<Home>Qualifying Exams><Analysis>Fall 2020 - Problem 4

Fall 2020 - Problem 4

Banach spaces, Hahn-Banach

Let $X$ be a separable Banach space over $\R$ and let $\func{f}{X}{\R}$ be norm-continuous and convex.
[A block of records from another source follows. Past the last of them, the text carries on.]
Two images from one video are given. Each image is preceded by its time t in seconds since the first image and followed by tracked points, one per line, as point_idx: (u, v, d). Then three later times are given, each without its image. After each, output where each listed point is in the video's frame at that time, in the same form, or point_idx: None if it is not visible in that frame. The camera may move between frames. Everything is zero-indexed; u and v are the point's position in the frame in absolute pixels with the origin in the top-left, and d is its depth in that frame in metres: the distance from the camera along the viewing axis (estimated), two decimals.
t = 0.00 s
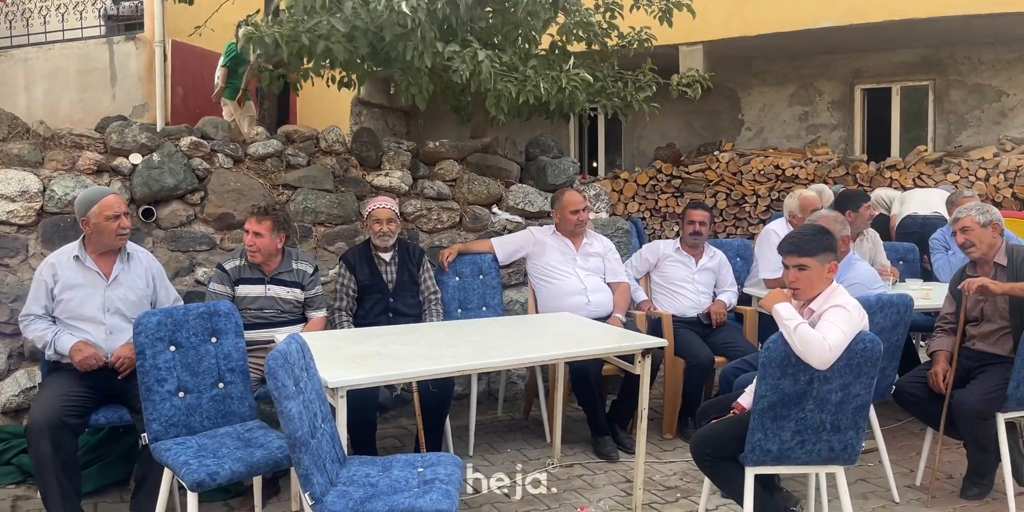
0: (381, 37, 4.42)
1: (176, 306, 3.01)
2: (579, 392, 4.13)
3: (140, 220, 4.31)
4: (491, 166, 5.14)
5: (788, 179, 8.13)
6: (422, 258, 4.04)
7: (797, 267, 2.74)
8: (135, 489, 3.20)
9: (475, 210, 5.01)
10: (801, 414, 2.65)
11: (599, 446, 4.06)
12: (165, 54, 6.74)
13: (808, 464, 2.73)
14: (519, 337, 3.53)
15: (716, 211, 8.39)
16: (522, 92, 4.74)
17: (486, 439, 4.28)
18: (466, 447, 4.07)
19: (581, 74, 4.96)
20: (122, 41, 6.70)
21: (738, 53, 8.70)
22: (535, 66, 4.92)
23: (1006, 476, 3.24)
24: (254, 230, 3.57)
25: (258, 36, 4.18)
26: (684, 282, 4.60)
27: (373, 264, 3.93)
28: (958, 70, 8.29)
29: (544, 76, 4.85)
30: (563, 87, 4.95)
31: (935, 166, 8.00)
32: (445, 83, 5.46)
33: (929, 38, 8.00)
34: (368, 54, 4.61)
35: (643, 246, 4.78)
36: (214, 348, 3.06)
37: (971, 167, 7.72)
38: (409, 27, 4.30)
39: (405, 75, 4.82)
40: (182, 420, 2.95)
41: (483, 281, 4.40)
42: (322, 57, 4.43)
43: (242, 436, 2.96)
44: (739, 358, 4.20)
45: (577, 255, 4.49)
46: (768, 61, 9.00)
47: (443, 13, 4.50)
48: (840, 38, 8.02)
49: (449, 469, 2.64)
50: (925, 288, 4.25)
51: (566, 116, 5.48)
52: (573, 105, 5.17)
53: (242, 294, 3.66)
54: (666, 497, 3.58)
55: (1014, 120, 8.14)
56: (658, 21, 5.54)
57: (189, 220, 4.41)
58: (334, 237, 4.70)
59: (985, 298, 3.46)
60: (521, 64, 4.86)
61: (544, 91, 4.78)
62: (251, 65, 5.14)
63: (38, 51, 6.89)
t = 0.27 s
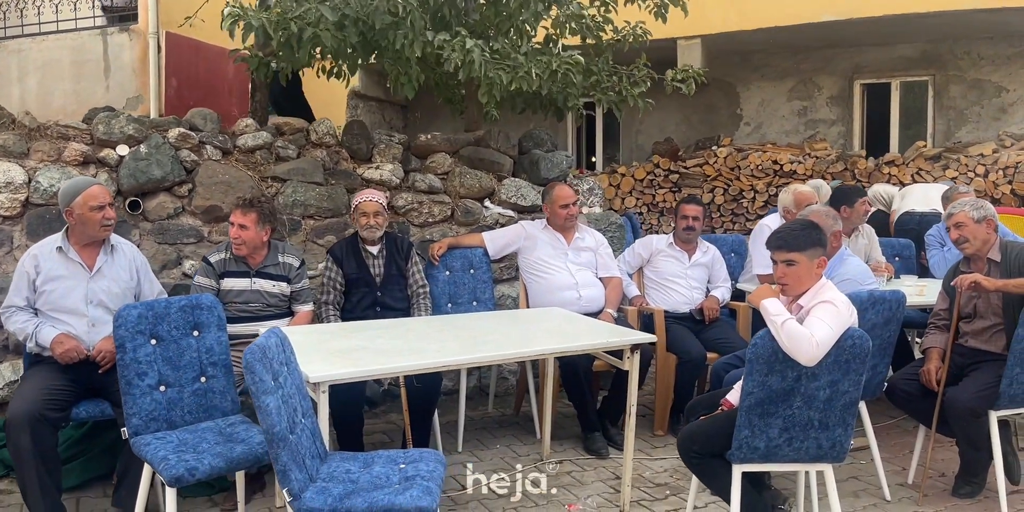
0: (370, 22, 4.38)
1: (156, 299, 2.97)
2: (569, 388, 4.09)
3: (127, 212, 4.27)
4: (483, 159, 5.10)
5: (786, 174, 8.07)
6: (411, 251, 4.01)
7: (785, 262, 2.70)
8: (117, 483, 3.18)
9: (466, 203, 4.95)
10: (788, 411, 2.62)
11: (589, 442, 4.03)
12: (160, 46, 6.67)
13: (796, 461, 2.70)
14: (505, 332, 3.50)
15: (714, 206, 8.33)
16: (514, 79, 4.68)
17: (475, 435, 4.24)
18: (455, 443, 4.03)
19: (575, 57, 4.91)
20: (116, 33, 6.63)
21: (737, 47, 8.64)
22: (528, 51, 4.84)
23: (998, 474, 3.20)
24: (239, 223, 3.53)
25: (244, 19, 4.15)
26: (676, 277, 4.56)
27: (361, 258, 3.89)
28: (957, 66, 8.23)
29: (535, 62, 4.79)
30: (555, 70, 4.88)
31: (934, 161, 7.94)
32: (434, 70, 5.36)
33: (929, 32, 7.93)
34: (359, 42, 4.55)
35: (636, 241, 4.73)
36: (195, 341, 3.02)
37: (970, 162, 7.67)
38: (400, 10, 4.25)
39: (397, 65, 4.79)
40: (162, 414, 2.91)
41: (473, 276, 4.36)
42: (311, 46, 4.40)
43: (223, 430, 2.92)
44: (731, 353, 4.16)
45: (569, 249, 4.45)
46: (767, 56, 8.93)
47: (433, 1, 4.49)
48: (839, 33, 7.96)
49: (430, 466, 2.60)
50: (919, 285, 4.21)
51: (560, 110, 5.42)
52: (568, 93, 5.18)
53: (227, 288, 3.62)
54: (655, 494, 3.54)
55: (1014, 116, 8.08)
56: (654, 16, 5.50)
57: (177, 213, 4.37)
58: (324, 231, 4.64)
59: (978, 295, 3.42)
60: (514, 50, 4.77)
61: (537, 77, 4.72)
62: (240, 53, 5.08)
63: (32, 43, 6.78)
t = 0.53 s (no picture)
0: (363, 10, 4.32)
1: (139, 294, 2.91)
2: (562, 385, 4.04)
3: (114, 205, 4.22)
4: (477, 153, 5.03)
5: (783, 169, 8.00)
6: (401, 246, 3.94)
7: (779, 258, 2.65)
8: (102, 480, 3.14)
9: (459, 197, 4.87)
10: (782, 410, 2.56)
11: (582, 440, 3.97)
12: (153, 37, 6.57)
13: (789, 461, 2.64)
14: (495, 328, 3.44)
15: (711, 202, 8.26)
16: (507, 72, 4.58)
17: (467, 432, 4.19)
18: (445, 440, 3.97)
19: (570, 51, 4.79)
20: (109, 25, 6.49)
21: (735, 41, 8.57)
22: (522, 44, 4.74)
23: (996, 473, 3.15)
24: (225, 217, 3.47)
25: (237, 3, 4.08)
26: (671, 272, 4.51)
27: (350, 252, 3.83)
28: (956, 61, 8.17)
29: (530, 56, 4.70)
30: (549, 65, 4.79)
31: (932, 157, 7.88)
32: (427, 62, 5.29)
33: (928, 27, 7.87)
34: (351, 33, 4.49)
35: (631, 236, 4.68)
36: (179, 337, 2.96)
37: (969, 158, 7.61)
38: None
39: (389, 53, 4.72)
40: (144, 411, 2.86)
41: (466, 271, 4.30)
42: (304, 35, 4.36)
43: (207, 428, 2.86)
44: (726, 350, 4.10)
45: (562, 244, 4.39)
46: (765, 50, 8.86)
47: None
48: (838, 28, 7.89)
49: (416, 465, 2.54)
50: (916, 281, 4.16)
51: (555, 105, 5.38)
52: (562, 89, 5.14)
53: (214, 282, 3.56)
54: (647, 493, 3.49)
55: (1013, 112, 8.02)
56: (650, 12, 5.42)
57: (165, 206, 4.31)
58: (315, 225, 4.58)
59: (976, 291, 3.37)
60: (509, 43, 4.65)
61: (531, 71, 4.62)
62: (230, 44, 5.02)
63: (25, 35, 6.62)
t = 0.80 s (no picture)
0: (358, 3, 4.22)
1: (118, 292, 2.82)
2: (556, 384, 3.96)
3: (97, 200, 4.13)
4: (469, 147, 4.94)
5: (780, 164, 7.92)
6: (392, 243, 3.85)
7: (778, 256, 2.57)
8: (82, 483, 3.07)
9: (452, 193, 4.80)
10: (780, 412, 2.49)
11: (576, 440, 3.90)
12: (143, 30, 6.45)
13: (788, 464, 2.57)
14: (486, 326, 3.37)
15: (707, 197, 8.18)
16: (504, 70, 4.48)
17: (459, 432, 4.11)
18: (436, 441, 3.89)
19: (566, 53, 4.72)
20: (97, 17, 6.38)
21: (732, 35, 8.47)
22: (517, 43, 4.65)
23: (998, 475, 3.08)
24: (210, 214, 3.38)
25: None
26: (667, 269, 4.43)
27: (339, 249, 3.74)
28: (955, 55, 8.09)
29: (526, 54, 4.61)
30: (547, 65, 4.72)
31: (931, 152, 7.81)
32: (419, 56, 5.19)
33: (927, 21, 7.78)
34: (343, 27, 4.37)
35: (626, 232, 4.59)
36: (160, 336, 2.87)
37: (968, 153, 7.53)
38: None
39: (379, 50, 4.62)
40: (123, 413, 2.78)
41: (458, 268, 4.21)
42: (296, 28, 4.23)
43: (188, 430, 2.78)
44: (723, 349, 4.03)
45: (556, 240, 4.31)
46: (762, 44, 8.77)
47: None
48: (837, 22, 7.80)
49: (403, 469, 2.46)
50: (917, 278, 4.08)
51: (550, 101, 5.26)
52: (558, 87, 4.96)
53: (198, 280, 3.47)
54: (642, 495, 3.42)
55: (1013, 107, 7.94)
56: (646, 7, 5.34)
57: (150, 201, 4.21)
58: (304, 221, 4.48)
59: (978, 289, 3.29)
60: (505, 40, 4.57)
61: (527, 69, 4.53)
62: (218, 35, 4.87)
63: (13, 27, 6.47)
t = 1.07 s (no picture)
0: None
1: (97, 294, 2.72)
2: (551, 386, 3.87)
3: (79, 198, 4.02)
4: (463, 143, 4.84)
5: (778, 160, 7.83)
6: (382, 242, 3.75)
7: (781, 256, 2.48)
8: (60, 492, 2.99)
9: (445, 190, 4.70)
10: (784, 418, 2.39)
11: (572, 444, 3.80)
12: (131, 25, 6.33)
13: (791, 472, 2.48)
14: (479, 328, 3.27)
15: (704, 194, 8.08)
16: (500, 66, 4.37)
17: (452, 435, 4.01)
18: (429, 445, 3.80)
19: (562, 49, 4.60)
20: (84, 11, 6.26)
21: (730, 30, 8.37)
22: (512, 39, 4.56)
23: (1006, 480, 2.99)
24: (194, 213, 3.27)
25: None
26: (665, 268, 4.34)
27: (328, 249, 3.64)
28: (955, 50, 8.01)
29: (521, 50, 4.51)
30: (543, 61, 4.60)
31: (930, 148, 7.72)
32: (411, 50, 5.09)
33: (927, 15, 7.69)
34: (334, 19, 4.22)
35: (623, 230, 4.50)
36: (141, 340, 2.77)
37: (968, 149, 7.44)
38: None
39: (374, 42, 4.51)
40: (102, 420, 2.68)
41: (451, 267, 4.11)
42: (285, 21, 4.10)
43: (170, 437, 2.69)
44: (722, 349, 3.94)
45: (552, 238, 4.21)
46: (760, 39, 8.67)
47: None
48: (836, 16, 7.70)
49: (392, 479, 2.37)
50: (920, 277, 3.99)
51: (546, 93, 5.16)
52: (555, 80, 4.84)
53: (183, 280, 3.37)
54: (640, 501, 3.32)
55: (1013, 102, 7.86)
56: None
57: (135, 199, 4.11)
58: (293, 219, 4.37)
59: (984, 289, 3.21)
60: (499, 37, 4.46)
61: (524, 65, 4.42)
62: (206, 29, 4.73)
63: None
Suppose that a sequence $\set{x_n}_n$ in $X$ converges weakly to $x \in X$ . Show that

F\p{x} \leq \sup_n F\p{x_n}.

Solution.

Let $a = \sup_n F\p{x_n}$ , and consider $A = F^{-1}\p{\poc{-\infty, a}}$ . Since $F$ is convex, it follows that $A$ is a convex set: if $y, z \in A$ and $t \in \br{0, 1}$ , then

F\p{ty + \p{1 - t}z} \leq tF\p{y} + \p{1 - t}F\p{z} \leq a,

so $ty + \p{1 - t} \in A$ . Since $F$ is norm-continuous, $A$ is also closed, so by the geometric Hahn-Banach, for any $y \notin A$ , there exists $f \in X^*$ such that $f\p{y} < t \leq f\p{z}$ for any $z \in A$ . Thus, $f^{-1}\p{\p{-\infty, t}} \subseteq A^\comp$ is an open neighborhood of $y$ , so $A$ is weakly closed. Thus, because $x_n \in A$ and $x_n \to x$ weakly, it follows that $x \in A$ , i.e.,

F\p{x} \leq \sup_n F\p{x_n},

which was what we wanted to show.